A total of 66 firefighters from around the country have successfully obtained compensation in a recent accident at work claim. The case related to a stomach illness that afflicted the firefighters following flood training events held between 2008 and 2012.
When somebody has been injured or afflicted with an illness in the workplace and it is down to their employer’s negligence, they are legally entitled to compensation from that employer. While firefighters are naturally exposed to greater levels of professional risk than people in most other jobs, their employer is still required to take steps to protect their health and safety and do all they reasonably can to minimise those risks. As such, if negligence on their part is the cause, fire brigades are just as liable as any other employer for injuries resulting from accidents at work.
This particular claim relates to training events held at the UK National Watersports Centre, which is located in Nottingham. Fire brigades across the UK were required to provide firefighters with Swift Water Rescue Training following a bout of extreme weather in some parts of the country, and the one of the National Watersports Centre’s fast water canoe courses was used to replicate the conditions in question.

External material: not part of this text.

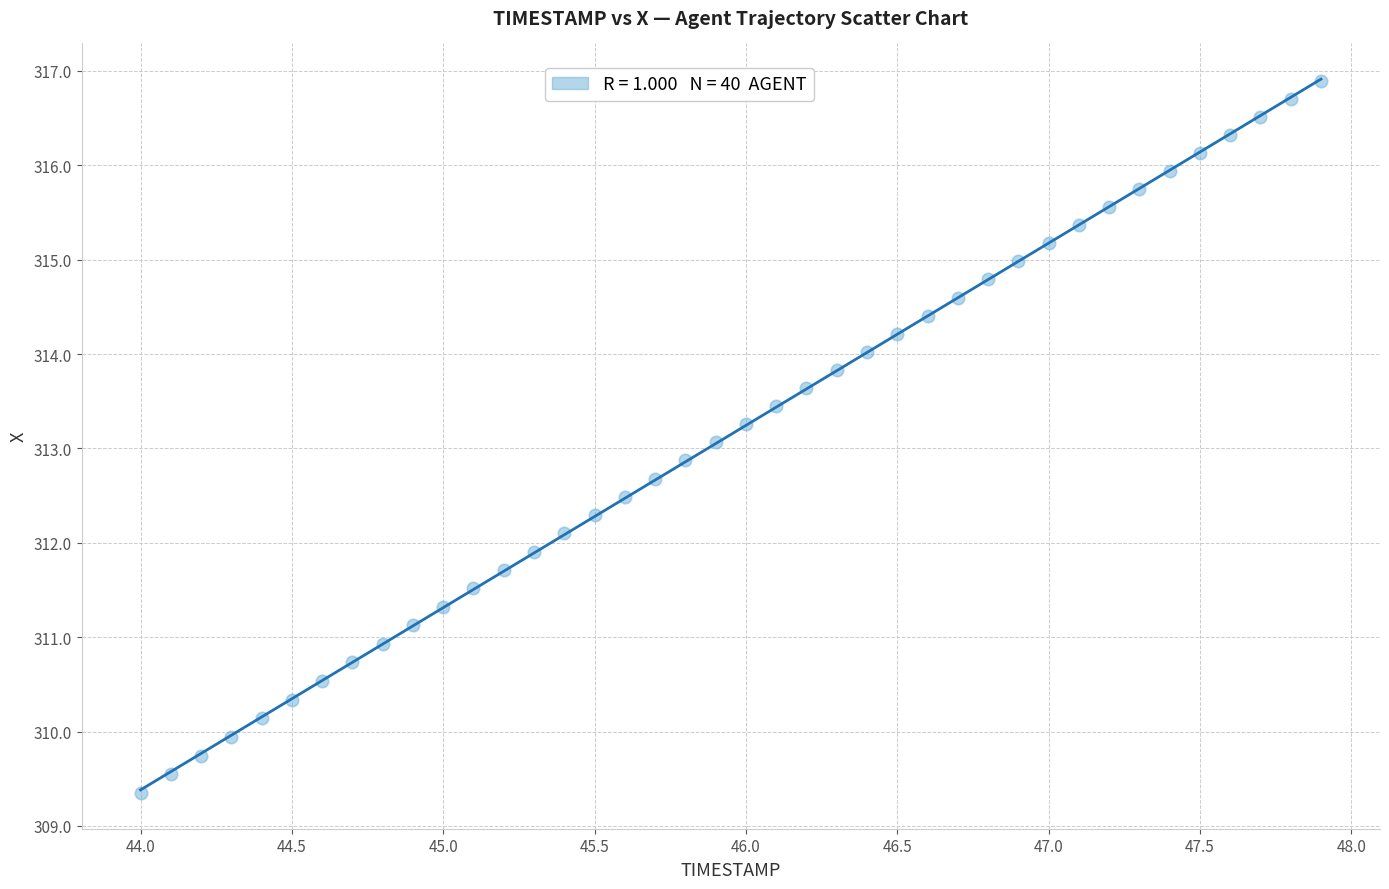

What is the range of Y values (max minus min)?

7.5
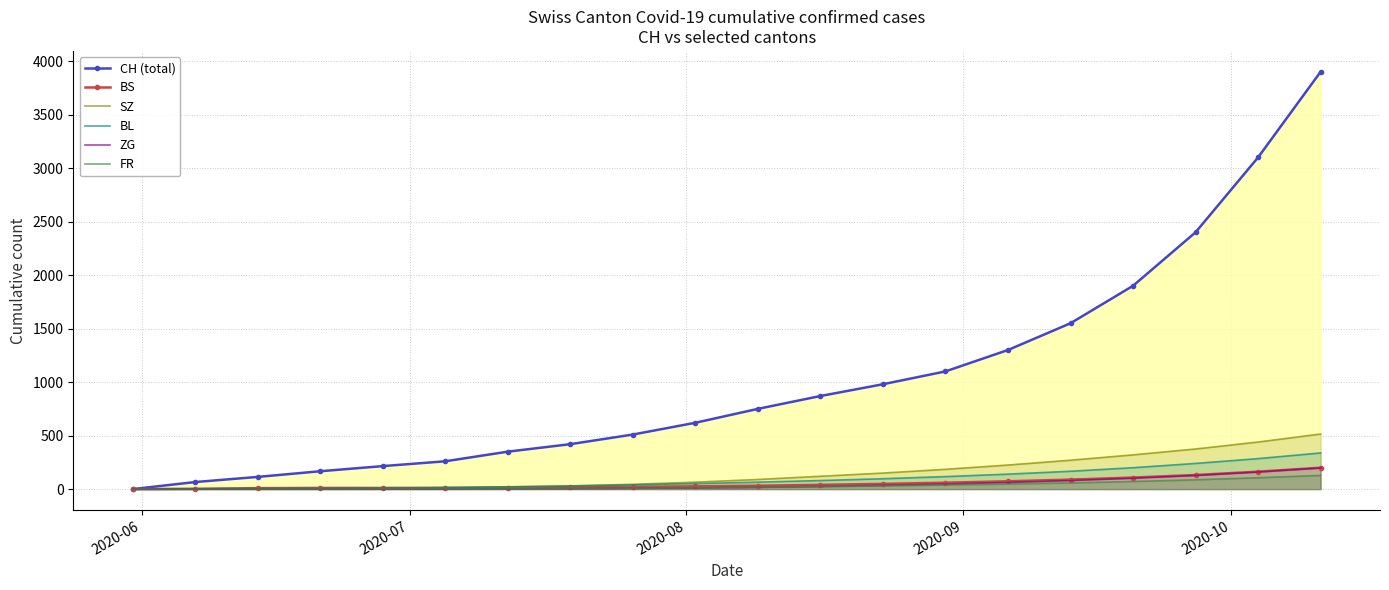

True or false: FR and ZG cross at least once.

False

However, the water used by the centre came from the River Trent, a known polluted source which had been found to contain harmful contaminants and bacteria. The majority of firefighters taking part in the training became ill afterwards, many for a number of days, with key symptoms including vomiting and diarrhoea.
However, despite the fact that the great majority of firefighters attending training events at the centre became ill and a substantial body of evidence being presented to show that the Centre’s water was contaminated, fire brigades continued to advertise and use the venue for training events for some time. This was a clear case of negligence, which led to many more firefighters becoming avoidably sick after a number of subsequent events.
The Fire Brigade Union (FBU) pursued the compensation case against the fire brigades in question through the help of specialist accident and compensation solicitors. The brigades fought the case and denied wrongdoing, but it was found that they had failed in their duty to protect staff from avoidable risk by continuing to use a venue that presented a known hazard to health, and denying that hazard despite clear evidence. As such it was ruled that, like anybody injured through an employer’s negligence, the firefighters were entitled to the compensation they sought.